• _TEXT UNDER STUDY_:
You also need the date stamped after the letters, like 0705. I just told them that I had 400 miles on them and do they want to replace them one at a time when they blow and hope I do not flip the trailer or replace all now. They replaced all. I have access to a tire machine and balancer, but most stations or any tire place will change them and balance for you. What I did using a floor jack is raise gently one side of the trailer, remove two tires, put on spare in case jack failed and did them two at a time. Remember you are not raiseing a car that has tires in 4 corners. There is a lot of weight on the tongue jack and the other two tires are in the center on the other side.

The money spent is up to you to swap rims depending on how close your dealer is. Have them balanced, spend that money. You will be amazed how out they are.

John


----------



## matty1 (Mar 7, 2005)

She replied that if I was concerned, they will replace all of them, I think that is they way to go.


----------



## johnp (Mar 15, 2004)

Well it might be my turn of 5 tires my two fronts have vertical cracks one bubbled of the rear tires one has a hor. crack and my spare which has never been on pavement has a couple of cracks. One tire looks like the rubber compound didn't mix right or the mold was dirty. DOT OU KC TC 12704. JUNK









John


----------



## huntr70 (Jul 8, 2005)

OK,

who's gonna send me the pics of their trash tires, so I can call and get new ones too???
















I better check my own, they might be the same way!! I have them covered, so I haven't looked at them for a while....

Steve


----------



## matty1 (Mar 7, 2005)

New tires arrived late yesterday, call me crazy but they look "different"... it was dark out and I have not had a chance to compare them to the ones on the trailer, but they look bigger or something. I noticed the number changed too, in a little box on the tire it says "REPLACES" and then gives my old tire info????

• _PROBLEM 1_:
Answer these questions using the trailer tire thread:
(a) How many miles did the first poster say the tires had when talking to the dealer?
(b) According to johnp, where has his spare tire never been?
(c) What word is printed in a little box on matty1's new tires?
• _PROBLEM 2_: Write the next few sentences of the trailer tire thread, starting after its final sentence.
The entries after this point come from a different source than the trailer tire thread.

• _MATERIAL PROVIDED_:
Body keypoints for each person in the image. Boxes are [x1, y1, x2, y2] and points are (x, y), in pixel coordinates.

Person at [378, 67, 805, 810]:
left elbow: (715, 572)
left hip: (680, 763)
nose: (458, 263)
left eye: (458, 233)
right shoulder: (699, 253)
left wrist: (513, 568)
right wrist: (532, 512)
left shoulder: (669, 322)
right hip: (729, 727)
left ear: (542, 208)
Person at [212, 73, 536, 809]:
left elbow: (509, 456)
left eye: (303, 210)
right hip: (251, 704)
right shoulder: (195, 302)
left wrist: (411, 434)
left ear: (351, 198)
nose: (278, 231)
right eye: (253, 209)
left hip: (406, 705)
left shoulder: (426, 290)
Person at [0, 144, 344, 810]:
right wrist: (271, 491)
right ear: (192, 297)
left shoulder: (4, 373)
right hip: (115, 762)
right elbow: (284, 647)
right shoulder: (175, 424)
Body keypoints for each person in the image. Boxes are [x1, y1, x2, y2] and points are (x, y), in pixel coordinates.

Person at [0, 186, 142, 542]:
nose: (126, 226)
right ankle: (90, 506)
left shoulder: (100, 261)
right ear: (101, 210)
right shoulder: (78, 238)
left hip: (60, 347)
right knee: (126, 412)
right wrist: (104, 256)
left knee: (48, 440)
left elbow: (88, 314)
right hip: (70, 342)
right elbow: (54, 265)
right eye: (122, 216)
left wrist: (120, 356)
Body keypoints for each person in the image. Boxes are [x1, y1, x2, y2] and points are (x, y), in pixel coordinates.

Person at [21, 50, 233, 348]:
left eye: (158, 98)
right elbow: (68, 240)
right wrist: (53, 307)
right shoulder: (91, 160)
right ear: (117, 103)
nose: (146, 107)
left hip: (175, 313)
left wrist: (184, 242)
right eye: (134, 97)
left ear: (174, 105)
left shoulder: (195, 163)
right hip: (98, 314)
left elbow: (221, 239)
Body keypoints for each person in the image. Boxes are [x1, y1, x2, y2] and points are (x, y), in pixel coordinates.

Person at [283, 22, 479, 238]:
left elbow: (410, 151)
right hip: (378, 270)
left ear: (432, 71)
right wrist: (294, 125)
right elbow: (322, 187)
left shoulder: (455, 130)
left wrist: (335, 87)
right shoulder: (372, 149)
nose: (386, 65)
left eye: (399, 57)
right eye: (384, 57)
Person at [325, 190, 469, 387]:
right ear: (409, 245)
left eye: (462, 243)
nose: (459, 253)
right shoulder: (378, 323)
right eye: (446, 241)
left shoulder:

• _WRITTEN RESPONSE 1_:
(a) 400 miles.
(b) On pavement.
(c) "REPLACES"

• _WRITTEN RESPONSE 2_:
----------



## Castle Rock Outbackers (Jan 18, 2004)

Matty,

Do you know what the warranty is on these tires? Are they covered against defects only the first year? I have a ton of tread but splitting sides. I purchased in January 2004.

Randy


----------



## Oregon_Camper (Sep 13, 2004)

RW98 said:


> I had the same problem with Nanco tires. I gave them a call and they sent me 5 news ones free of charge, no questions asked. You have to send the old ones back and they pay for that.
> [snapback]85200[/snapback]​


Do you still have the phone number? I'm sure a lot of use could/would us it. Thanks!!


----------



## tdvffjohn (Mar 10, 2005)

huntr70 said:


> tdvffjohn said:
> 
> 
> > The number is correct for Victoria but try online at [email protected] This is Victorias e mail. The company main phone number is 310 604 8760
> ...


----------



## matty1 (Mar 7, 2005)

what John said about the phone number. Not sure about the warranty, when I called they just wanted the numbers off the tires...john shows that that contains the year?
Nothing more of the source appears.